- [Work item]: Reproduce every entry word for word.

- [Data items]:

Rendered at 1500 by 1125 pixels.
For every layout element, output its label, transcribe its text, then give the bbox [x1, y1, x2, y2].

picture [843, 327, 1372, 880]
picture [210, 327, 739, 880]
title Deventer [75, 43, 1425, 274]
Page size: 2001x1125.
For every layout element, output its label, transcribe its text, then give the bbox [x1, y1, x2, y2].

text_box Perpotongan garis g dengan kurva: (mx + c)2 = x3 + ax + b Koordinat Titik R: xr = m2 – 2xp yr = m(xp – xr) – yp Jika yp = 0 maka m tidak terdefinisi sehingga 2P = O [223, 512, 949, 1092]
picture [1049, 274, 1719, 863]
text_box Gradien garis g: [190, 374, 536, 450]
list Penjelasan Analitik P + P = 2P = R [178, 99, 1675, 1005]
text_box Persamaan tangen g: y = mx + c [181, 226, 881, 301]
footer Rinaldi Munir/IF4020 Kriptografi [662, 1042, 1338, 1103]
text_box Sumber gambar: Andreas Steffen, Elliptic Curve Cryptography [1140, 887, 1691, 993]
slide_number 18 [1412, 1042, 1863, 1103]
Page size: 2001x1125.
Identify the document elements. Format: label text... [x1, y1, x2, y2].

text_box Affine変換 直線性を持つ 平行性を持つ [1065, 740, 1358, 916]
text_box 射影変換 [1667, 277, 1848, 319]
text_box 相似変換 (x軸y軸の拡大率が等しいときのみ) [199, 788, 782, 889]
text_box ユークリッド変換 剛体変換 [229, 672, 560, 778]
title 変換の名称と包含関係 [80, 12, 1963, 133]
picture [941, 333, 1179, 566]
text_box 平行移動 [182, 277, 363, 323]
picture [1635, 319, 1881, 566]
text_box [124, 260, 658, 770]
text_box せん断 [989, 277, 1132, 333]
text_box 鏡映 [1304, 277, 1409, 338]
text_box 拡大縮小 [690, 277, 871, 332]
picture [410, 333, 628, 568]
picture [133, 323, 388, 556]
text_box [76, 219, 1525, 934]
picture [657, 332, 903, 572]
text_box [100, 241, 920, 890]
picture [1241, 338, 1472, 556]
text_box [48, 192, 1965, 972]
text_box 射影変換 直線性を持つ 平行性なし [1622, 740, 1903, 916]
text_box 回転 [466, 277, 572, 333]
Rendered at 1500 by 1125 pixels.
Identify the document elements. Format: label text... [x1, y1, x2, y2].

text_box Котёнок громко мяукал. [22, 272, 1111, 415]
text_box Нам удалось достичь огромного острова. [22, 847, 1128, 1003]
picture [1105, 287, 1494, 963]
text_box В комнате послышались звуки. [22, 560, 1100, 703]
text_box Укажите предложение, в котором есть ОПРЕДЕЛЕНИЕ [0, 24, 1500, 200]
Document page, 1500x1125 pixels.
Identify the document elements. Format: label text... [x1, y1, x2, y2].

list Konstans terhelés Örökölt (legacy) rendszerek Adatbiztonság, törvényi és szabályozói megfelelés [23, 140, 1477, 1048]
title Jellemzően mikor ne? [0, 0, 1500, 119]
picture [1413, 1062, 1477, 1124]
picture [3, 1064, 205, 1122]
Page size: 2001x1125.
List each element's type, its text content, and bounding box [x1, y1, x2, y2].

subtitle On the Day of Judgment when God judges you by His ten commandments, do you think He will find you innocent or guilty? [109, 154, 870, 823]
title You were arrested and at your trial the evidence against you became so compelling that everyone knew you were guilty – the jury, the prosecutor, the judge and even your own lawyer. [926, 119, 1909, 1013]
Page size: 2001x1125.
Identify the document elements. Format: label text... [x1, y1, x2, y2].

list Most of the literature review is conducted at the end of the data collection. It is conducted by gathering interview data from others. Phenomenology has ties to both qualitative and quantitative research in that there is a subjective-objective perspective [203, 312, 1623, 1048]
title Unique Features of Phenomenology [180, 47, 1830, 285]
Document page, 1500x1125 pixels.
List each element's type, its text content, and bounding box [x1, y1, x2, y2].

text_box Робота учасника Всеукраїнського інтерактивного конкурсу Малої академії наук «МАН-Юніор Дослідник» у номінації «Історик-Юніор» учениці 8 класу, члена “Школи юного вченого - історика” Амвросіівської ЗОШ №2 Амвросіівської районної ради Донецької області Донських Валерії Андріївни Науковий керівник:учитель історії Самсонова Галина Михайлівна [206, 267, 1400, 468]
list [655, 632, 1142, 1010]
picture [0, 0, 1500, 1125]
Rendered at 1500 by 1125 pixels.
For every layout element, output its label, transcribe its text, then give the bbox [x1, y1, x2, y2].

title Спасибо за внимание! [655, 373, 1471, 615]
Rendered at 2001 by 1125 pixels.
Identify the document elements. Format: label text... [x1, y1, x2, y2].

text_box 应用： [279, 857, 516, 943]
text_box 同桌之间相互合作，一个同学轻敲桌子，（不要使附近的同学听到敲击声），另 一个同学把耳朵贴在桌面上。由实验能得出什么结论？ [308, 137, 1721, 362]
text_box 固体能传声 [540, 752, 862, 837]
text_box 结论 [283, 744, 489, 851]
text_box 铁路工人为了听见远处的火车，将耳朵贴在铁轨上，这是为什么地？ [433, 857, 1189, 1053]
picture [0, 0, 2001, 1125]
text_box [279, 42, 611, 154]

- [Answer for this exercise]:
Rendered at 1500 by 1125 pixels.
For every layout element, output its label, transcribe its text, then give the bbox [x1, y1, x2, y2].

picture [843, 327, 1372, 880]
picture [210, 327, 739, 880]
title Deventer [75, 43, 1425, 274]
Page size: 2001x1125.
For every layout element, output its label, transcribe its text, then give the bbox [x1, y1, x2, y2].

text_box Perpotongan garis g dengan kurva: (mx + c)2 = x3 + ax + b Koordinat Titik R: xr = m2 – 2xp yr = m(xp – xr) – yp Jika yp = 0 maka m tidak terdefinisi sehingga 2P = O [223, 512, 949, 1092]
picture [1049, 274, 1719, 863]
text_box Gradien garis g: [190, 374, 536, 450]
list Penjelasan Analitik P + P = 2P = R [178, 99, 1675, 1005]
text_box Persamaan tangen g: y = mx + c [181, 226, 881, 301]
footer Rinaldi Munir/IF4020 Kriptografi [662, 1042, 1338, 1103]
text_box Sumber gambar: Andreas Steffen, Elliptic Curve Cryptography [1140, 887, 1691, 993]
slide_number 18 [1412, 1042, 1863, 1103]
Page size: 2001x1125.
Identify the document elements. Format: label text... [x1, y1, x2, y2].

text_box Affine変換 直線性を持つ 平行性を持つ [1065, 740, 1358, 916]
text_box 射影変換 [1667, 277, 1848, 319]
text_box 相似変換 (x軸y軸の拡大率が等しいときのみ) [199, 788, 782, 889]
text_box ユークリッド変換 剛体変換 [229, 672, 560, 778]
title 変換の名称と包含関係 [80, 12, 1963, 133]
picture [941, 333, 1179, 566]
text_box 平行移動 [182, 277, 363, 323]
picture [1635, 319, 1881, 566]
text_box [124, 260, 658, 770]
text_box せん断 [989, 277, 1132, 333]
text_box 鏡映 [1304, 277, 1409, 338]
text_box 拡大縮小 [690, 277, 871, 332]
picture [410, 333, 628, 568]
picture [133, 323, 388, 556]
text_box [76, 219, 1525, 934]
picture [657, 332, 903, 572]
text_box [100, 241, 920, 890]
picture [1241, 338, 1472, 556]
text_box [48, 192, 1965, 972]
text_box 射影変換 直線性を持つ 平行性なし [1622, 740, 1903, 916]
text_box 回転 [466, 277, 572, 333]
Rendered at 1500 by 1125 pixels.
Identify the document elements. Format: label text... [x1, y1, x2, y2].

text_box Котёнок громко мяукал. [22, 272, 1111, 415]
text_box Нам удалось достичь огромного острова. [22, 847, 1128, 1003]
picture [1105, 287, 1494, 963]
text_box В комнате послышались звуки. [22, 560, 1100, 703]
text_box Укажите предложение, в котором есть ОПРЕДЕЛЕНИЕ [0, 24, 1500, 200]
Document page, 1500x1125 pixels.
Identify the document elements. Format: label text... [x1, y1, x2, y2].

list Konstans terhelés Örökölt (legacy) rendszerek Adatbiztonság, törvényi és szabályozói megfelelés [23, 140, 1477, 1048]
title Jellemzően mikor ne? [0, 0, 1500, 119]
picture [1413, 1062, 1477, 1124]
picture [3, 1064, 205, 1122]
Page size: 2001x1125.
List each element's type, its text content, and bounding box [x1, y1, x2, y2].

subtitle On the Day of Judgment when God judges you by His ten commandments, do you think He will find you innocent or guilty? [109, 154, 870, 823]
title You were arrested and at your trial the evidence against you became so compelling that everyone knew you were guilty – the jury, the prosecutor, the judge and even your own lawyer. [926, 119, 1909, 1013]
Page size: 2001x1125.
Identify the document elements. Format: label text... [x1, y1, x2, y2].

list Most of the literature review is conducted at the end of the data collection. It is conducted by gathering interview data from others. Phenomenology has ties to both qualitative and quantitative research in that there is a subjective-objective perspective [203, 312, 1623, 1048]
title Unique Features of Phenomenology [180, 47, 1830, 285]
Document page, 1500x1125 pixels.
List each element's type, its text content, and bounding box [x1, y1, x2, y2].

text_box Робота учасника Всеукраїнського інтерактивного конкурсу Малої академії наук «МАН-Юніор Дослідник» у номінації «Історик-Юніор» учениці 8 класу, члена “Школи юного вченого - історика” Амвросіівської ЗОШ №2 Амвросіівської районної ради Донецької області Донських Валерії Андріївни Науковий керівник:учитель історії Самсонова Галина Михайлівна [206, 267, 1400, 468]
list [655, 632, 1142, 1010]
picture [0, 0, 1500, 1125]
Rendered at 1500 by 1125 pixels.
For every layout element, output its label, transcribe its text, then give the bbox [x1, y1, x2, y2].

title Спасибо за внимание! [655, 373, 1471, 615]
Rendered at 2001 by 1125 pixels.
Identify the document elements. Format: label text... [x1, y1, x2, y2].

text_box 应用： [279, 857, 516, 943]
text_box 同桌之间相互合作，一个同学轻敲桌子，（不要使附近的同学听到敲击声），另 一个同学把耳朵贴在桌面上。由实验能得出什么结论？ [308, 137, 1721, 362]
text_box 固体能传声 [540, 752, 862, 837]
text_box 结论 [283, 744, 489, 851]
text_box 铁路工人为了听见远处的火车，将耳朵贴在铁轨上，这是为什么地？ [433, 857, 1189, 1053]
picture [0, 0, 2001, 1125]
text_box [279, 42, 611, 154]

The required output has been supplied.